### Your goal
Copy the data below line for line, keeping every character the same.

### Records supplied
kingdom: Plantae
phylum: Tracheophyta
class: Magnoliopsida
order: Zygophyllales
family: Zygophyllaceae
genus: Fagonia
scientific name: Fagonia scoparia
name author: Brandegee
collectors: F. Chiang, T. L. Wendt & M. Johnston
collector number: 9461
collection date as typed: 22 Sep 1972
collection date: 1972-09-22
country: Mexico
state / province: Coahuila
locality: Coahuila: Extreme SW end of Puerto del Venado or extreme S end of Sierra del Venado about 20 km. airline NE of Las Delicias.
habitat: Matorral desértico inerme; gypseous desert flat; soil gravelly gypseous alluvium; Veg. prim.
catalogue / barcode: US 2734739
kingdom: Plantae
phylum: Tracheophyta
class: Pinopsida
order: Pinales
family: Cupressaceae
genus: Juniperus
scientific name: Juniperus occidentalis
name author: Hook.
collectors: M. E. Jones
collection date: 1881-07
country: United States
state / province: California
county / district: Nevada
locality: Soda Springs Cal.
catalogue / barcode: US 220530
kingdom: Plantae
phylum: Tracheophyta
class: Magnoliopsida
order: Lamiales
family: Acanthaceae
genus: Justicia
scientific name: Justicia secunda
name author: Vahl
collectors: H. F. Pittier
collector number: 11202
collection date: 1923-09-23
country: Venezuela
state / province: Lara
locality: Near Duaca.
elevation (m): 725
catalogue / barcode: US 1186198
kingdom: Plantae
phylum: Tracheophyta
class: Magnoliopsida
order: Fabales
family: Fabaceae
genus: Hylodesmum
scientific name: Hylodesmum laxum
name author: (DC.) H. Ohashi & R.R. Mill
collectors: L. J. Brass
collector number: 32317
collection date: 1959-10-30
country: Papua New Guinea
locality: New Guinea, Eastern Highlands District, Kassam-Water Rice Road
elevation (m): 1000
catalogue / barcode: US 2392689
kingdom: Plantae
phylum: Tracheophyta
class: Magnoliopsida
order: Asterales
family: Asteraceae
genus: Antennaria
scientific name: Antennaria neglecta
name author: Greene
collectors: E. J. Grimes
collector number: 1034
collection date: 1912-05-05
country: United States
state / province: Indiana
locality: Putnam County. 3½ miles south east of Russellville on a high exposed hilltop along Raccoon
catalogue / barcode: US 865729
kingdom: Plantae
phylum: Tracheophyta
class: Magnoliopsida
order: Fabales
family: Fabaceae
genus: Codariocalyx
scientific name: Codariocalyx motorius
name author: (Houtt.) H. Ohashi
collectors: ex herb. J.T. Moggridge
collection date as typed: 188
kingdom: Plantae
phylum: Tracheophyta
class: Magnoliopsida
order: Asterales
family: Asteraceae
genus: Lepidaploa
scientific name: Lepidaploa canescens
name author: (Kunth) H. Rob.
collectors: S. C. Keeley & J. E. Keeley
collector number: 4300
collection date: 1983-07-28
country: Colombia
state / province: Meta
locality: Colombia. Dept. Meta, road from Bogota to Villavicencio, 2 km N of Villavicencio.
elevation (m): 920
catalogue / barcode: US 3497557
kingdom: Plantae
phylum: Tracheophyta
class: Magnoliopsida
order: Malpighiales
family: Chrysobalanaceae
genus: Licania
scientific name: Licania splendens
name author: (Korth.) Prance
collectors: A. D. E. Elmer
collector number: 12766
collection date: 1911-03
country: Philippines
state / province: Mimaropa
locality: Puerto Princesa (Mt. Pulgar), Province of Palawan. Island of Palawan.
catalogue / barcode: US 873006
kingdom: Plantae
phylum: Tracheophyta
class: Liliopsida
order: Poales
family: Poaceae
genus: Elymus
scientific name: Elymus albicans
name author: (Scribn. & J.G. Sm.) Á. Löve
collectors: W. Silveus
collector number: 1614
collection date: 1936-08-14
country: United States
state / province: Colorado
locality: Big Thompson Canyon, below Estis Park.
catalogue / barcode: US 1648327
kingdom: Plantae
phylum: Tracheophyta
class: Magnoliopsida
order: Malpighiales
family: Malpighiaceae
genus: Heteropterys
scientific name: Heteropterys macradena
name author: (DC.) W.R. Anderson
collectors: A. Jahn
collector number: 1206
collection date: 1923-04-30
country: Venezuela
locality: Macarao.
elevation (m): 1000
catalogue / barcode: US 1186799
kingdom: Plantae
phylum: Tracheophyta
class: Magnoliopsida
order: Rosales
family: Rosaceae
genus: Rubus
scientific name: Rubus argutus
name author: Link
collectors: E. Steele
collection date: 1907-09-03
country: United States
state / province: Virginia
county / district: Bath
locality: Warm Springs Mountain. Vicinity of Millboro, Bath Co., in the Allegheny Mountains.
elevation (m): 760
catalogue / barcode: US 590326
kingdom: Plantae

### Solution
kingdom: Plantae
phylum: Tracheophyta
class: Magnoliopsida
order: Zygophyllales
family: Zygophyllaceae
genus: Fagonia
scientific name: Fagonia scoparia
name author: Brandegee
collectors: F. Chiang, T. L. Wendt & M. Johnston
collector number: 9461
collection date as typed: 22 Sep 1972
collection date: 1972-09-22
country: Mexico
state / province: Coahuila
locality: Coahuila: Extreme SW end of Puerto del Venado or extreme S end of Sierra del Venado about 20 km. airline NE of Las Delicias.
habitat: Matorral desértico inerme; gypseous desert flat; soil gravelly gypseous alluvium; Veg. prim.
catalogue / barcode: US 2734739
kingdom: Plantae
phylum: Tracheophyta
class: Pinopsida
order: Pinales
family: Cupressaceae
genus: Juniperus
scientific name: Juniperus occidentalis
name author: Hook.
collectors: M. E. Jones
collection date: 1881-07
country: United States
state / province: California
county / district: Nevada
locality: Soda Springs Cal.
catalogue / barcode: US 220530
kingdom: Plantae
phylum: Tracheophyta
class: Magnoliopsida
order: Lamiales
family: Acanthaceae
genus: Justicia
scientific name: Justicia secunda
name author: Vahl
collectors: H. F. Pittier
collector number: 11202
collection date: 1923-09-23
country: Venezuela
state / province: Lara
locality: Near Duaca.
elevation (m): 725
catalogue / barcode: US 1186198
kingdom: Plantae
phylum: Tracheophyta
class: Magnoliopsida
order: Fabales
family: Fabaceae
genus: Hylodesmum
scientific name: Hylodesmum laxum
name author: (DC.) H. Ohashi & R.R. Mill
collectors: L. J. Brass
collector number: 32317
collection date: 1959-10-30
country: Papua New Guinea
locality: New Guinea, Eastern Highlands District, Kassam-Water Rice Road
elevation (m): 1000
catalogue / barcode: US 2392689
kingdom: Plantae
phylum: Tracheophyta
class: Magnoliopsida
order: Asterales
family: Asteraceae
genus: Antennaria
scientific name: Antennaria neglecta
name author: Greene
collectors: E. J. Grimes
collector number: 1034
collection date: 1912-05-05
country: United States
state / province: Indiana
locality: Putnam County. 3½ miles south east of Russellville on a high exposed hilltop along Raccoon
catalogue / barcode: US 865729
kingdom: Plantae
phylum: Tracheophyta
class: Magnoliopsida
order: Fabales
family: Fabaceae
genus: Codariocalyx
scientific name: Codariocalyx motorius
name author: (Houtt.) H. Ohashi
collectors: ex herb. J.T. Moggridge
collection date as typed: 188
kingdom: Plantae
phylum: Tracheophyta
class: Magnoliopsida
order: Asterales
family: Asteraceae
genus: Lepidaploa
scientific name: Lepidaploa canescens
name author: (Kunth) H. Rob.
collectors: S. C. Keeley & J. E. Keeley
collector number: 4300
collection date: 1983-07-28
country: Colombia
state / province: Meta
locality: Colombia. Dept. Meta, road from Bogota to Villavicencio, 2 km N of Villavicencio.
elevation (m): 920
catalogue / barcode: US 3497557
kingdom: Plantae
phylum: Tracheophyta
class: Magnoliopsida
order: Malpighiales
family: Chrysobalanaceae
genus: Licania
scientific name: Licania splendens
name author: (Korth.) Prance
collectors: A. D. E. Elmer
collector number: 12766
collection date: 1911-03
country: Philippines
state / province: Mimaropa
locality: Puerto Princesa (Mt. Pulgar), Province of Palawan. Island of Palawan.
catalogue / barcode: US 873006
kingdom: Plantae
phylum: Tracheophyta
class: Liliopsida
order: Poales
family: Poaceae
genus: Elymus
scientific name: Elymus albicans
name author: (Scribn. & J.G. Sm.) Á. Löve
collectors: W. Silveus
collector number: 1614
collection date: 1936-08-14
country: United States
state / province: Colorado
locality: Big Thompson Canyon, below Estis Park.
catalogue / barcode: US 1648327
kingdom: Plantae
phylum: Tracheophyta
class: Magnoliopsida
order: Malpighiales
family: Malpighiaceae
genus: Heteropterys
scientific name: Heteropterys macradena
name author: (DC.) W.R. Anderson
collectors: A. Jahn
collector number: 1206
collection date: 1923-04-30
country: Venezuela
locality: Macarao.
elevation (m): 1000
catalogue / barcode: US 1186799
kingdom: Plantae
phylum: Tracheophyta
class: Magnoliopsida
order: Rosales
family: Rosaceae
genus: Rubus
scientific name: Rubus argutus
name author: Link
collectors: E. Steele
collection date: 1907-09-03
country: United States
state / province: Virginia
county / district: Bath
locality: Warm Springs Mountain. Vicinity of Millboro, Bath Co., in the Allegheny Mountains.
elevation (m): 760
catalogue / barcode: US 590326
kingdom: Plantae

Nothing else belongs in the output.